Data records START
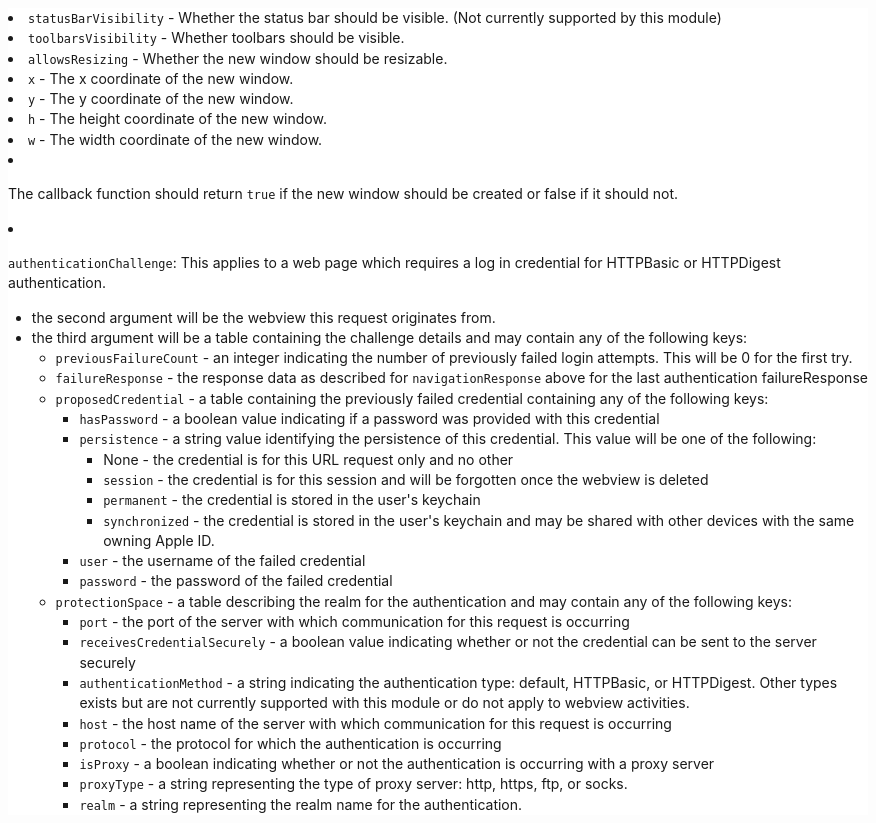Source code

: <li><code>statusBarVisibility</code> - Whether the status bar should be visible. (Not currently supported by this module)</li>
<li><code>toolbarsVisibility</code>  - Whether toolbars should be visible.</li>
<li><code>allowsResizing</code>      - Whether the new window should be resizable.</li>
<li><code>x</code>                   - The x coordinate of the new window.</li>
<li><code>y</code>                   - The y coordinate of the new window.</li>
<li><code>h</code>                   - The height coordinate of the new window.</li>
<li><code>w</code>                   - The width coordinate of the new window.</li>
</ul>
</li>
</ul>
</li>
<li><p>The callback function should return <code>true</code> if the new window should be created or false if it should not.</p>
</li>
<li><p><code>authenticationChallenge</code>:  This applies to a web page which requires a log in credential for HTTPBasic or HTTPDigest authentication.</p>
<ul>
<li>the second argument will be the webview this request originates from.</li>
<li>the third argument will be a table containing the challenge details and may contain any of the following keys:<ul>
<li><code>previousFailureCount</code> - an integer indicating the number of previously failed login attempts.  This will be 0 for the first try.</li>
<li><code>failureResponse</code>      - the response data as described for <code>navigationResponse</code> above for the last authentication failureResponse</li>
<li><code>proposedCredential</code>   - a table containing the previously failed credential containing any of the following keys:<ul>
<li><code>hasPassword</code>          - a boolean value indicating if a password was provided with this credential</li>
<li><code>persistence</code>          - a string value identifying the persistence of this credential.  This value will be one of the following:<ul>
<li>None                 - the credential is for this URL request only and no other</li>
<li><code>session</code>              - the credential is for this session and will be forgotten once the webview is deleted</li>
<li><code>permanent</code>            - the credential is stored in the user's keychain</li>
<li><code>synchronized</code>         - the credential is stored in the user's keychain and may be shared with other devices with the same owning Apple ID.</li>
</ul>
</li>
<li><code>user</code>                 - the username of the failed credential</li>
<li><code>password</code>             - the password of the failed credential</li>
</ul>
</li>
<li><code>protectionSpace</code>      - a table describing the realm for the authentication and may contain any of the following keys:<ul>
<li><code>port</code>                       - the port of the server with which communication for this request is occurring</li>
<li><code>receivesCredentialSecurely</code> - a boolean value indicating whether or not the credential can be sent to the server securely</li>
<li><code>authenticationMethod</code>       - a string indicating the authentication type: default, HTTPBasic, or HTTPDigest.  Other types exists but are not currently supported with this module or do not apply to webview activities.</li>
<li><code>host</code>                       - the host name of the server with which communication for this request is occurring</li>
<li><code>protocol</code>                   - the protocol for which the authentication is occurring</li>
<li><code>isProxy</code>                    - a boolean indicating whether or not the authentication is occurring with a proxy server</li>
<li><code>proxyType</code>                  - a string representing the type of proxy server: http, https, ftp, or socks.</li>
<li><code>realm</code>                      - a string representing the realm name for the authentication.</li>
</ul>
</li>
Data records END
Rewrite the listing above with every "webview" changed to "web view" and everything else left unchanged, leaving out the pictures.

- [Reply to the task]
Source code

: <li><code>statusBarVisibility</code> - Whether the status bar should be visible. (Not currently supported by this module)</li>
<li><code>toolbarsVisibility</code>  - Whether toolbars should be visible.</li>
<li><code>allowsResizing</code>      - Whether the new window should be resizable.</li>
<li><code>x</code>                   - The x coordinate of the new window.</li>
<li><code>y</code>                   - The y coordinate of the new window.</li>
<li><code>h</code>                   - The height coordinate of the new window.</li>
<li><code>w</code>                   - The width coordinate of the new window.</li>
</ul>
</li>
</ul>
</li>
<li><p>The callback function should return <code>true</code> if the new window should be created or false if it should not.</p>
</li>
<li><p><code>authenticationChallenge</code>:  This applies to a web page which requires a log in credential for HTTPBasic or HTTPDigest authentication.</p>
<ul>
<li>the second argument will be the web view this request originates from.</li>
<li>the third argument will be a table containing the challenge details and may contain any of the following keys:<ul>
<li><code>previousFailureCount</code> - an integer indicating the number of previously failed login attempts.  This will be 0 for the first try.</li>
<li><code>failureResponse</code>      - the response data as described for <code>navigationResponse</code> above for the last authentication failureResponse</li>
<li><code>proposedCredential</code>   - a table containing the previously failed credential containing any of the following keys:<ul>
<li><code>hasPassword</code>          - a boolean value indicating if a password was provided with this credential</li>
<li><code>persistence</code>          - a string value identifying the persistence of this credential.  This value will be one of the following:<ul>
<li>None                 - the credential is for this URL request only and no other</li>
<li><code>session</code>              - the credential is for this session and will be forgotten once the web view is deleted</li>
<li><code>permanent</code>            - the credential is stored in the user's keychain</li>
<li><code>synchronized</code>         - the credential is stored in the user's keychain and may be shared with other devices with the same owning Apple ID.</li>
</ul>
</li>
<li><code>user</code>                 - the username of the failed credential</li>
<li><code>password</code>             - the password of the failed credential</li>
</ul>
</li>
<li><code>protectionSpace</code>      - a table describing the realm for the authentication and may contain any of the following keys:<ul>
<li><code>port</code>                       - the port of the server with which communication for this request is occurring</li>
<li><code>receivesCredentialSecurely</code> - a boolean value indicating whether or not the credential can be sent to the server securely</li>
<li><code>authenticationMethod</code>       - a string indicating the authentication type: default, HTTPBasic, or HTTPDigest.  Other types exists but are not currently supported with this module or do not apply to web view activities.</li>
<li><code>host</code>                       - the host name of the server with which communication for this request is occurring</li>
<li><code>protocol</code>                   - the protocol for which the authentication is occurring</li>
<li><code>isProxy</code>                    - a boolean indicating whether or not the authentication is occurring with a proxy server</li>
<li><code>proxyType</code>                  - a string representing the type of proxy server: http, https, ftp, or socks.</li>
<li><code>realm</code>                      - a string representing the realm name for the authentication.</li>
</ul>
</li>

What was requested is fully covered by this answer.